What you are asked to do
Omit the pictures, but give back every entry below exactly as written.
--- Input ---
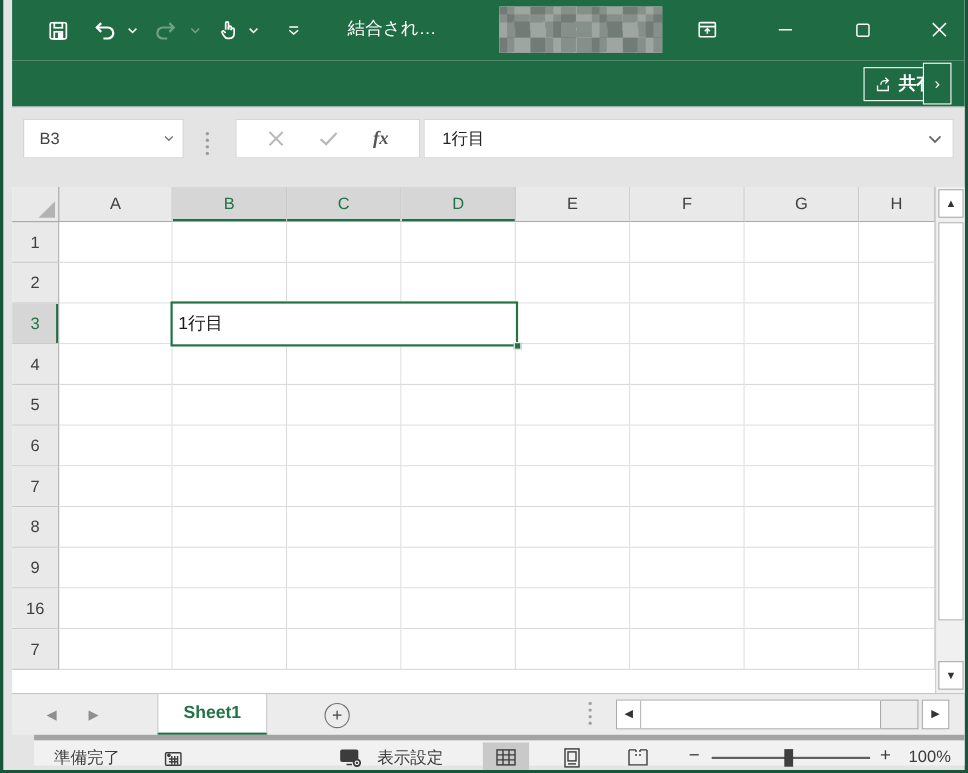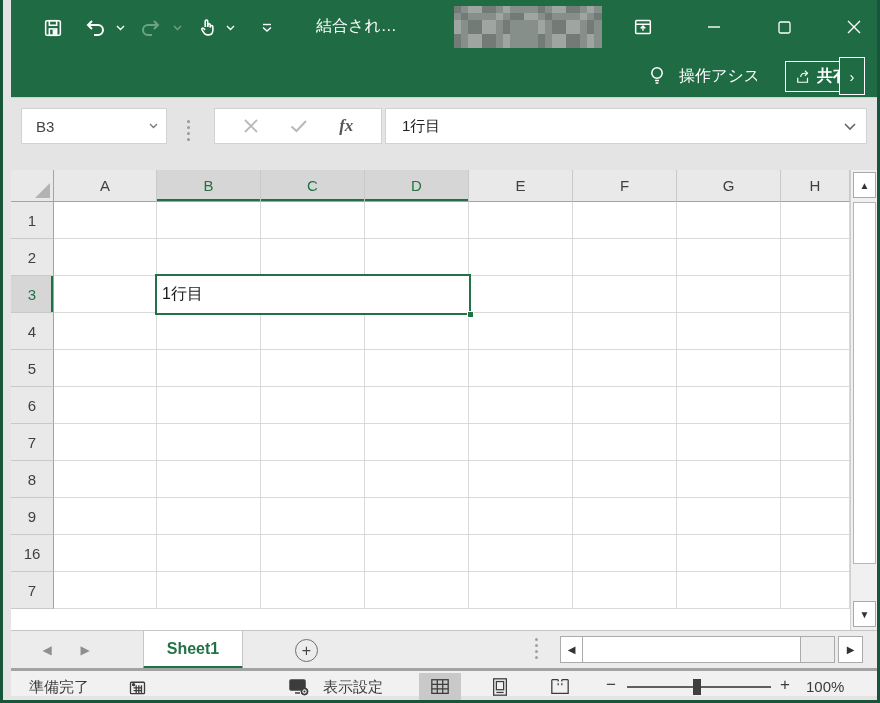--- a/index.html
+++ b/index.html
@@ -87,21 +87,21 @@
     display:flex; align-items:center; justify-content:center; color:#444; font-size:16px; line-height:1;}
   .splitdots{position:absolute; left:524px; top:7px; display:flex; flex-direction:column; gap:3px;}
   .splitdots i{width:3px; height:3px; border-radius:50%; background:#a0a0a0;}
   .hscroll{position:absolute; left:549px; top:5px; width:275px; height:27px; border:1px solid #ababab; background:#ededed; display:flex;}
   .hs-btn{width:22px; height:100%; background:#fff; border-right:1px solid #ababab; display:flex; align-items:center; justify-content:center; font-size:10px; color:#333;}
   .hs-thumb{width:218px; height:100%; background:#fff; border-right:1px solid #ababab;}
   .hs-right{position:absolute; left:827px; top:5px; width:25px; height:27px; border:1px solid #ababab; background:#fff;
     display:flex; align-items:center; justify-content:center; font-size:10px; color:#333;}
 
   
-  .statusbar{position:relative; height:28px; background:#f1f1f1; border-top:3px solid #a3a3a3; font-size:15px; color:#3c3c3c;}
+  .statusbar{position:relative; height:28px; background:#f1f1f1; border-top:5px solid #a3a3a3; font-size:15px; color:#3c3c3c;margin-left:20px;}
   .st-ready{position:absolute; left:18px; top:7px;}
   .st-macro{position:absolute; left:116px; top:6px;}
   .st-disp{position:absolute; left:276px; top:4px; display:flex; align-items:center; gap:12px;}
   .view-btn{position:absolute; top:2px; width:42px; height:28px; display:flex; align-items:center; justify-content:center;}
   .view-btn.active{background:#c9c9c9;}
   .zoom-out{position:absolute; left:590px; top:4px; width:20px; text-align:center; font-size:17px;}
   .zoom-in{position:absolute; left:764px; top:4px; width:20px; text-align:center; font-size:17px;}
   .zslider{position:absolute; left:616px; top:15px; width:144px; height:2px; background:#5f5f5f;}
   .zthumb{position:absolute; left:66px; top:-7px; width:8px; height:16px; background:#3f3f3f;}
   .zoom-level{position:absolute; left:795px; top:7px;}
@@ -201,30 +201,20 @@
     <div class="winctl" style="left:826px">
       <span>
         <svg width="14" height="14" viewBox="0 0 14 14" stroke="#fff" stroke-width="1.4">
             <path d="M1 1l12 12M13 1 1 13"></path>
           </svg>
       </span>
     </div>
   </div>
 
   <div class="ribbon">
-    <div class="assist">
-      <span>
-        <svg width="20" height="24" viewBox="0 0 20 24" fill="none" stroke="#fff" stroke-width="1.5">
-          <circle cx="10" cy="9" r="5.2"></circle>
-            <path d="M8 16.5h4"></path>
-            <path d="M8.6 19h2.8"></path>
-        </svg>
-      </span>
-      <span class="assist-label">操作アシス</span>
-    </div>
     <div class="share-box">
       <span>
         <svg width="18" height="18" viewBox="0 0 24 24" fill="none" stroke="#fff" stroke-width="1.6">
           <path d="M5 13v6h13v-6"></path>
             <path d="M9 12c0-3 2-5 6-5h3"></path>
             <path d="M14.5 3.5 18 7l-3.5 3.5"></path>
         </svg>
       </span>
       <span>共有</span>
     </div>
---
Response to this task
--- a/index.html
+++ b/index.html
@@ -87,21 +87,21 @@
     display:flex; align-items:center; justify-content:center; color:#444; font-size:16px; line-height:1;}
   .splitdots{position:absolute; left:524px; top:7px; display:flex; flex-direction:column; gap:3px;}
   .splitdots i{width:3px; height:3px; border-radius:50%; background:#a0a0a0;}
   .hscroll{position:absolute; left:549px; top:5px; width:275px; height:27px; border:1px solid #ababab; background:#ededed; display:flex;}
   .hs-btn{width:22px; height:100%; background:#fff; border-right:1px solid #ababab; display:flex; align-items:center; justify-content:center; font-size:10px; color:#333;}
   .hs-thumb{width:218px; height:100%; background:#fff; border-right:1px solid #ababab;}
   .hs-right{position:absolute; left:827px; top:5px; width:25px; height:27px; border:1px solid #ababab; background:#fff;
     display:flex; align-items:center; justify-content:center; font-size:10px; color:#333;}
 
   
-  .statusbar{position:relative; height:28px; background:#f1f1f1; border-top:3px solid #a3a3a3; font-size:15px; color:#3c3c3c;}
+  .statusbar{position:relative; height:28px; background:#f1f1f1; border-top:5px solid #a3a3a3; font-size:15px; color:#3c3c3c;margin-left:20px;}
   .st-ready{position:absolute; left:18px; top:7px;}
   .st-macro{position:absolute; left:116px; top:6px;}
   .st-disp{position:absolute; left:276px; top:4px; display:flex; align-items:center; gap:12px;}
   .view-btn{position:absolute; top:2px; width:42px; height:28px; display:flex; align-items:center; justify-content:center;}
   .view-btn.active{background:#c9c9c9;}
   .zoom-out{position:absolute; left:590px; top:4px; width:20px; text-align:center; font-size:17px;}
   .zoom-in{position:absolute; left:764px; top:4px; width:20px; text-align:center; font-size:17px;}
   .zslider{position:absolute; left:616px; top:15px; width:144px; height:2px; background:#5f5f5f;}
   .zthumb{position:absolute; left:66px; top:-7px; width:8px; height:16px; background:#3f3f3f;}
   .zoom-level{position:absolute; left:795px; top:7px;}
@@ -201,30 +201,20 @@
     <div class="winctl" style="left:826px">
       <span>
         <svg width="14" height="14" viewBox="0 0 14 14" stroke="#fff" stroke-width="1.4">
             <path d="M1 1l12 12M13 1 1 13"></path>
           </svg>
       </span>
     </div>
   </div>
 
   <div class="ribbon">
-    <div class="assist">
-      <span>
-        <svg width="20" height="24" viewBox="0 0 20 24" fill="none" stroke="#fff" stroke-width="1.5">
-          <circle cx="10" cy="9" r="5.2"></circle>
-            <path d="M8 16.5h4"></path>
-            <path d="M8.6 19h2.8"></path>
-        </svg>
-      </span>
-      <span class="assist-label">操作アシス</span>
-    </div>
     <div class="share-box">
       <span>
         <svg width="18" height="18" viewBox="0 0 24 24" fill="none" stroke="#fff" stroke-width="1.6">
           <path d="M5 13v6h13v-6"></path>
             <path d="M9 12c0-3 2-5 6-5h3"></path>
             <path d="M14.5 3.5 18 7l-3.5 3.5"></path>
         </svg>
       </span>
       <span>共有</span>
     </div>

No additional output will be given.